JOB: Reproduce the passage about the headless woman word for word, starting with "I cannot explain" and going on through "A headless woman!".

SOURCE DOCUMENT:
I cannot explain how badly I wanted to see a headless woman. I mean, SHE DID NOT HAVE A HEAD. How could I pass that up? So I talked my family into it, and we headed toward Mistie May's trailer.

My anticipation grew with every step I took toward the trailer. Oh boy! A headless woman!

But when it was my turn to step up on the platform to take a look, I paused. Because ... SHE DID NOT HAVE A HEAD. Why would I want to see that?

My dad went first. He walked up to the window of Mistie May's trailer and peeked in. And laughed.

I was just infuriated. How dare he? Like that woman didn't have enough problems, now she's got to deal with insensitive onlookers?

I stomped right up to that window, outraged on behalf of the Headless Woman, and on behalf of Womankind, who always had to think of innovative ways to make money, even when their heads were cut off. I looked in, preparing myself for the worst ...

and there was a woman, sitting in a wheelchair, with a box where her head should have been and a huge curtain behind her. It was obvious, even to me--THE MOST GULLIBLE PERSON IN THE ENTIRE WORLD--that this was nothing more than a woman with her head tilted back behind the curtain.

RECORDED INFORMATION:
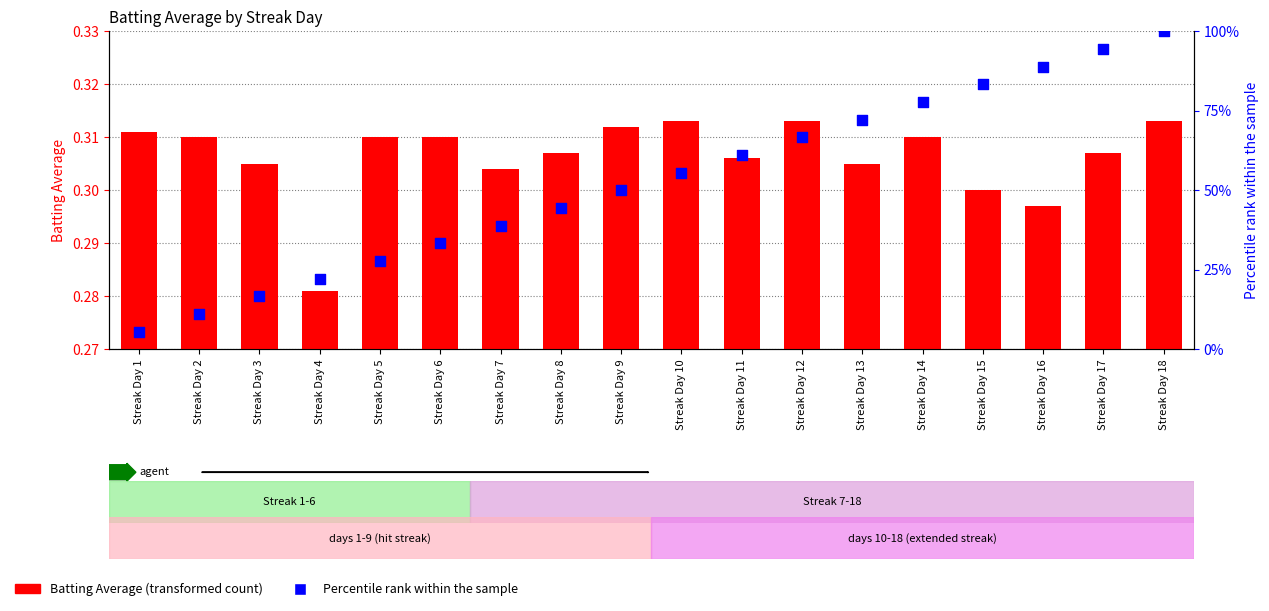

At how many categories does at least one series exceed 2?

18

PROBLEM SOLUTION:
I cannot explain how badly I wanted to see a headless woman. I mean, SHE DID NOT HAVE A HEAD. How could I pass that up? So I talked my family into it, and we headed toward Mistie May's trailer.

My anticipation grew with every step I took toward the trailer. Oh boy! A headless woman!